Tally the lines in the rows below: how many contain the string "area"? Reply with the number alone.

* Begin Provided entries *

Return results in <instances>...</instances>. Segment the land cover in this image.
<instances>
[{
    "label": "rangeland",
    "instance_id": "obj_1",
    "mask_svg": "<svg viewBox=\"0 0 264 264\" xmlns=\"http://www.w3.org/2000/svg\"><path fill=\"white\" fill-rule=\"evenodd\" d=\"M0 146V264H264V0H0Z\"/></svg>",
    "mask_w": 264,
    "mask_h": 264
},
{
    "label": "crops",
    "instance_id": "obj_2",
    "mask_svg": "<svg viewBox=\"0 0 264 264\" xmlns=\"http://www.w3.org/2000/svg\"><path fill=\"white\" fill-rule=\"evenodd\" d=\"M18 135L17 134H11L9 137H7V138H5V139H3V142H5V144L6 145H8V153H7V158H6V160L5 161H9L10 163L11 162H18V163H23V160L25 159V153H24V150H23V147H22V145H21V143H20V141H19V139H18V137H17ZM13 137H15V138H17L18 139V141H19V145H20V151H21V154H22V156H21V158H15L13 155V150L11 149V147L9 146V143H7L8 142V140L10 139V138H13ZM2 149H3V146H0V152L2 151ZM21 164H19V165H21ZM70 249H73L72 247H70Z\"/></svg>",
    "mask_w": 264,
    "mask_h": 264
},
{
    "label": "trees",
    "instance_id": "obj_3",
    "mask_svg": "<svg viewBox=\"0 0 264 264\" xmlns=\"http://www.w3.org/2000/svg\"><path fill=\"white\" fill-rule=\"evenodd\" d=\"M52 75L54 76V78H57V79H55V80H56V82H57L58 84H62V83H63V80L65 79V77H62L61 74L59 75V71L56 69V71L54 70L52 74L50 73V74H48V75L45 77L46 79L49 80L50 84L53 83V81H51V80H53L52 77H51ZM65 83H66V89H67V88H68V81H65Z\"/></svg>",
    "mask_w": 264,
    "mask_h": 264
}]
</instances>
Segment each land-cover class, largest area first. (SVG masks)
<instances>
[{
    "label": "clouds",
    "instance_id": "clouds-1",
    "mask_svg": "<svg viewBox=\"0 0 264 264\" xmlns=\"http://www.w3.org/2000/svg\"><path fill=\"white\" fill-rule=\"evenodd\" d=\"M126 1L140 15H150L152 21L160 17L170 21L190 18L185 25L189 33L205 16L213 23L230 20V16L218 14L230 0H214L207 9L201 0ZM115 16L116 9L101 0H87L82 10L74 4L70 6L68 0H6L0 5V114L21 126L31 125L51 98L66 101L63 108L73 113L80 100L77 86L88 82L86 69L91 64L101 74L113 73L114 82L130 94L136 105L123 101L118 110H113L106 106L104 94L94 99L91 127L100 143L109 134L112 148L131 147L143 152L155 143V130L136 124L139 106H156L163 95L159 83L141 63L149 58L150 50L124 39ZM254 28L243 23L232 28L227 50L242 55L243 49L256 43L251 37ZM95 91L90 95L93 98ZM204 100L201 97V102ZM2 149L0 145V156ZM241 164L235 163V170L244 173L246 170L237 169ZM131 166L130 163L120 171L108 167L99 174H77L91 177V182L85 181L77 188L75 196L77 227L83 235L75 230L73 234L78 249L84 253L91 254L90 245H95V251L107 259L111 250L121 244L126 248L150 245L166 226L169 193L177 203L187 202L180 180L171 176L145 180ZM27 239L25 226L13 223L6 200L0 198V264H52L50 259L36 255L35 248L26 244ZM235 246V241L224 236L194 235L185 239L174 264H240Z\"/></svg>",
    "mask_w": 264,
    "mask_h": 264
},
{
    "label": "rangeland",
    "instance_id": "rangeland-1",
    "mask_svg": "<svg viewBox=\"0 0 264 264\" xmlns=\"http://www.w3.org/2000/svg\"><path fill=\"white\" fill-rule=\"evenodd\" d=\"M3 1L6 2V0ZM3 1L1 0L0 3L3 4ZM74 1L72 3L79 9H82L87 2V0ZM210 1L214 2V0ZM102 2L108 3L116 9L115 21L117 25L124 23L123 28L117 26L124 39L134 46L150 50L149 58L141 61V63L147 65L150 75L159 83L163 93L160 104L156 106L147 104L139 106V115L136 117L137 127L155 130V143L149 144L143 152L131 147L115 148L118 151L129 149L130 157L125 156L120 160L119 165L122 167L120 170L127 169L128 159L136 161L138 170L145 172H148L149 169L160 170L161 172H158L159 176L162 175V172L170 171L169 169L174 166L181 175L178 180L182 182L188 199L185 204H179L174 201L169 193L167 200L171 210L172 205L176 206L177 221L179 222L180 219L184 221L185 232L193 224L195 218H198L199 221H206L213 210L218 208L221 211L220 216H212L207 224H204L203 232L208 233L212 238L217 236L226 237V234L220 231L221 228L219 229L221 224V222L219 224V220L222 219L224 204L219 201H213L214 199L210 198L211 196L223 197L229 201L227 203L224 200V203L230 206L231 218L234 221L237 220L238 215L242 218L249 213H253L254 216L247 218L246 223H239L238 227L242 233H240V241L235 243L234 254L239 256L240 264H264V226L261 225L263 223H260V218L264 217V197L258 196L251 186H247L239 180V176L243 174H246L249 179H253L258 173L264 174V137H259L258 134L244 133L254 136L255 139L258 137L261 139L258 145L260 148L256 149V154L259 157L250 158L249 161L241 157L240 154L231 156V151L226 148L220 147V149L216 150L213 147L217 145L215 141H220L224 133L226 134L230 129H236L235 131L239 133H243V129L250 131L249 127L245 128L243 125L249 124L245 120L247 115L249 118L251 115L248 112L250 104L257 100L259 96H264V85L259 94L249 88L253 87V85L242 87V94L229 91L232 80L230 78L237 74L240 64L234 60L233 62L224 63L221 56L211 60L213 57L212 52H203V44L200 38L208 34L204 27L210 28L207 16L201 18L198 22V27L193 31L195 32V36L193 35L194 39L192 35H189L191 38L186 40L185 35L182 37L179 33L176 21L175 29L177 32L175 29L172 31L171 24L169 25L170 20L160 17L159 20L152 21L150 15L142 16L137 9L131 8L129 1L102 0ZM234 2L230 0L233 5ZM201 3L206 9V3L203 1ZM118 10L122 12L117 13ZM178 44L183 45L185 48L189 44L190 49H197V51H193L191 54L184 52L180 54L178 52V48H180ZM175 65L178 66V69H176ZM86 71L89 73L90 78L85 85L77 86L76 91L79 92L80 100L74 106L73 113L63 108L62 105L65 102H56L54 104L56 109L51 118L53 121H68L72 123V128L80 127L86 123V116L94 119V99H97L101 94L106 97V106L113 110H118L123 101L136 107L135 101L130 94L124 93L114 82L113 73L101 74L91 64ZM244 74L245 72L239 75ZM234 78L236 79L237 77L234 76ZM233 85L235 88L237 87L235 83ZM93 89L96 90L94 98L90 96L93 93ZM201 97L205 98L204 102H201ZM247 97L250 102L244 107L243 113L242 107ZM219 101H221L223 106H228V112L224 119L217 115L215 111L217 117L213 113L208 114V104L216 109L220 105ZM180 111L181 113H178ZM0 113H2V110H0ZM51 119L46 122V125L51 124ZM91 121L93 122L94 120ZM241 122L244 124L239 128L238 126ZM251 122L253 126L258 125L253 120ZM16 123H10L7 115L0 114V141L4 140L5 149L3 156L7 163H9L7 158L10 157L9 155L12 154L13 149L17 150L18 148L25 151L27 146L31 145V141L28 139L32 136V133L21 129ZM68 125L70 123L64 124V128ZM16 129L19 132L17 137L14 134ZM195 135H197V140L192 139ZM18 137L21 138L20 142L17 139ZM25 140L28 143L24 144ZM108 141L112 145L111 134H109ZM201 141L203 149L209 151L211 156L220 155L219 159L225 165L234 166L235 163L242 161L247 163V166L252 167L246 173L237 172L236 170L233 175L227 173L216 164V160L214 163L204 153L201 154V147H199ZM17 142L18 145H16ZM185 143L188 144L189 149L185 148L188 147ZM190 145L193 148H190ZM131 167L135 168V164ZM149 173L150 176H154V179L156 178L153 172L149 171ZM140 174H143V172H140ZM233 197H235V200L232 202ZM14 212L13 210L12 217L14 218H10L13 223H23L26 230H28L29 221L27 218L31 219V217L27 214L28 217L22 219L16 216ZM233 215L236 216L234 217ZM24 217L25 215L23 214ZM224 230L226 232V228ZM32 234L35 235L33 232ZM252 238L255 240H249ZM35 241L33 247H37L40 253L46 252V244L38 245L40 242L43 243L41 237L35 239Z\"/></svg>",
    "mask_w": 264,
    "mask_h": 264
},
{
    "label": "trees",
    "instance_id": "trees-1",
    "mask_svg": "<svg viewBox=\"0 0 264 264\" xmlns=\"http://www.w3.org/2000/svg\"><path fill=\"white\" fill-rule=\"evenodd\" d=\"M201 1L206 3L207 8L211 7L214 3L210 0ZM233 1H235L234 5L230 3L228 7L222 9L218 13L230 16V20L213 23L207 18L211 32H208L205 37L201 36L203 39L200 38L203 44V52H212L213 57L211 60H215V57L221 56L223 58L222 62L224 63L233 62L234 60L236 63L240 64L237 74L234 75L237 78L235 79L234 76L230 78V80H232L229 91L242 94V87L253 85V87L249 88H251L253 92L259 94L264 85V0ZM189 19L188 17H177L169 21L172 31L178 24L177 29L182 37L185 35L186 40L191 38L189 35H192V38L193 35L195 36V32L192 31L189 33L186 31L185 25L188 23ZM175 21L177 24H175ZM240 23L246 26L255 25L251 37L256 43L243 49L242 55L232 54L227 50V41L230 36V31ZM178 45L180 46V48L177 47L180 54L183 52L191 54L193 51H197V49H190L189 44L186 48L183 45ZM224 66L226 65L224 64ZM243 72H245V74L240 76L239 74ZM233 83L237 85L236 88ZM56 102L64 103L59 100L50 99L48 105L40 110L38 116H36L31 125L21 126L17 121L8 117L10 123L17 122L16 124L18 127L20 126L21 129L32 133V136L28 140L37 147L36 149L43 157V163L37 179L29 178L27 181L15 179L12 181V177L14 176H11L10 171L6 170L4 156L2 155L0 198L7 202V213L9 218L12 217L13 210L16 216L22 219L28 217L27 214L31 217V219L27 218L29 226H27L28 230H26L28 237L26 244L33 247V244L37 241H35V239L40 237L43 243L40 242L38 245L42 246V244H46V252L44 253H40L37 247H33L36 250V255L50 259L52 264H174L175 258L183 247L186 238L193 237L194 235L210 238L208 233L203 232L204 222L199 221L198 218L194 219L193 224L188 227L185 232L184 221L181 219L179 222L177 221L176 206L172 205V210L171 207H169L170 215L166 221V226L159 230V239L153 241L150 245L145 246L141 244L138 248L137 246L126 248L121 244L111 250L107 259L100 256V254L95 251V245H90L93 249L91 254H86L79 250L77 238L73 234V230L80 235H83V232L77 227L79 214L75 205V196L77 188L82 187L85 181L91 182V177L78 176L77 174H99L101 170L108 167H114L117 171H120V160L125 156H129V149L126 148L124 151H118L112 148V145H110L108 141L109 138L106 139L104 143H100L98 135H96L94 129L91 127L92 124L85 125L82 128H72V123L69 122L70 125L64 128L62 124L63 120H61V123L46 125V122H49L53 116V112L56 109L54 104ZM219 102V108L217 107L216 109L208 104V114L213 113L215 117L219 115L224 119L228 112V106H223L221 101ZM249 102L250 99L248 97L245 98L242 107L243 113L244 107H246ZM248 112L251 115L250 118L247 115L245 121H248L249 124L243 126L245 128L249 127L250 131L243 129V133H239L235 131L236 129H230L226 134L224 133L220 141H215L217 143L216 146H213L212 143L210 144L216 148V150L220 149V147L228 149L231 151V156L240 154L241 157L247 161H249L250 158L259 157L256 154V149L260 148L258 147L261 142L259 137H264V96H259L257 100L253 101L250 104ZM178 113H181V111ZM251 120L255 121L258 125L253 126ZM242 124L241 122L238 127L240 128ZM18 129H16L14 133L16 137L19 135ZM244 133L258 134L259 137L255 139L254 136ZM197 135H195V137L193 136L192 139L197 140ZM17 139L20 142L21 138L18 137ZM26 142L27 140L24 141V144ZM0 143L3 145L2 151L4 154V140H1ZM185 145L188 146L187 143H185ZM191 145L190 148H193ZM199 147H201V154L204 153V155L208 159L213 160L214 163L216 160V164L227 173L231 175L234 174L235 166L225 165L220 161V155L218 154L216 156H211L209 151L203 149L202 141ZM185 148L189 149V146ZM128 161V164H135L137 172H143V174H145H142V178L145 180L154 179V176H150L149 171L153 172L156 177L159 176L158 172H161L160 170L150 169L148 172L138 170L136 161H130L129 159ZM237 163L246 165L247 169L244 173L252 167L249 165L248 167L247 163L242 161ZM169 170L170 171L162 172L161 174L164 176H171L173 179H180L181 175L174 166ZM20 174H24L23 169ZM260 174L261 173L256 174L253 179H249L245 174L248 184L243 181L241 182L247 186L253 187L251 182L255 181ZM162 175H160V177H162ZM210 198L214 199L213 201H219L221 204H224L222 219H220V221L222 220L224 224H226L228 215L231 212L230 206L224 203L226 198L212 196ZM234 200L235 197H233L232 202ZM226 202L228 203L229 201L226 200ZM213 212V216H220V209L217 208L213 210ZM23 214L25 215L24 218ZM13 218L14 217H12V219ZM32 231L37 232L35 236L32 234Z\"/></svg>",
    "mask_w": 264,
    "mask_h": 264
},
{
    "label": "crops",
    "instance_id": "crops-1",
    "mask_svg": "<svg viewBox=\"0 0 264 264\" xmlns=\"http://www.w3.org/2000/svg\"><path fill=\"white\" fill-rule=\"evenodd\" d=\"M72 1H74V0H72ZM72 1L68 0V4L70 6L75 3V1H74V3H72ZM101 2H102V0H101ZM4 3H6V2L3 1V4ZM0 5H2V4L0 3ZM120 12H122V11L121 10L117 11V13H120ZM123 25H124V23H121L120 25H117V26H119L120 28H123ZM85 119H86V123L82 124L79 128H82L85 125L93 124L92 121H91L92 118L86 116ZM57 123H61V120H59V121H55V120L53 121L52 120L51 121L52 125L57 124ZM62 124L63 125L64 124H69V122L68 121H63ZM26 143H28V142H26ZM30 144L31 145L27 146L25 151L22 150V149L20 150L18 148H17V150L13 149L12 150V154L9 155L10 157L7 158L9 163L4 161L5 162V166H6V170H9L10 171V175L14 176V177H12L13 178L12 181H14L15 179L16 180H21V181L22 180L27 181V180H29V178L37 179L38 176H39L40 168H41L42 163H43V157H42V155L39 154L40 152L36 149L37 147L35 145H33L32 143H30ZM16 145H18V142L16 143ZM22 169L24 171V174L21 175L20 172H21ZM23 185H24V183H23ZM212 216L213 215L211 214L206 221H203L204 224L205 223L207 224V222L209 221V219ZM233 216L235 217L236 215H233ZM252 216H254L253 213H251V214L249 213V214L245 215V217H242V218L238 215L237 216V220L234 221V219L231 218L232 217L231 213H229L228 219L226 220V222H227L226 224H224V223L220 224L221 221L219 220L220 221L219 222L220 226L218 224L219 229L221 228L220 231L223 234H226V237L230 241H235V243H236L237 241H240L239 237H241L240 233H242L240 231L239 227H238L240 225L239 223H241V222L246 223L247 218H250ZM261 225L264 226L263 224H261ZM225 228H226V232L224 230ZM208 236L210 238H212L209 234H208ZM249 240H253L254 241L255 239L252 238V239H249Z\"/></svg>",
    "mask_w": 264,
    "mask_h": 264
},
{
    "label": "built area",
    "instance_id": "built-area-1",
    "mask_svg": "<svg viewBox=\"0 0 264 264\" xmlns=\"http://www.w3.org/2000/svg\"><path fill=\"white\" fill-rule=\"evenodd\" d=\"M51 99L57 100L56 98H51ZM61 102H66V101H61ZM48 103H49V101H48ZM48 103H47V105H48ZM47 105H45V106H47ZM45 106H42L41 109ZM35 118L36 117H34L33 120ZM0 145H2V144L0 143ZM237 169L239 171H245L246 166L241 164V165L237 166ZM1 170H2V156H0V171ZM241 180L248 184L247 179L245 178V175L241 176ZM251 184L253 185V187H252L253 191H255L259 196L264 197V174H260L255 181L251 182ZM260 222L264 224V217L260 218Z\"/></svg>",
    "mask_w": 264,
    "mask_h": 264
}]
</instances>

* End Provided entries *

**Solution to the problem:** 3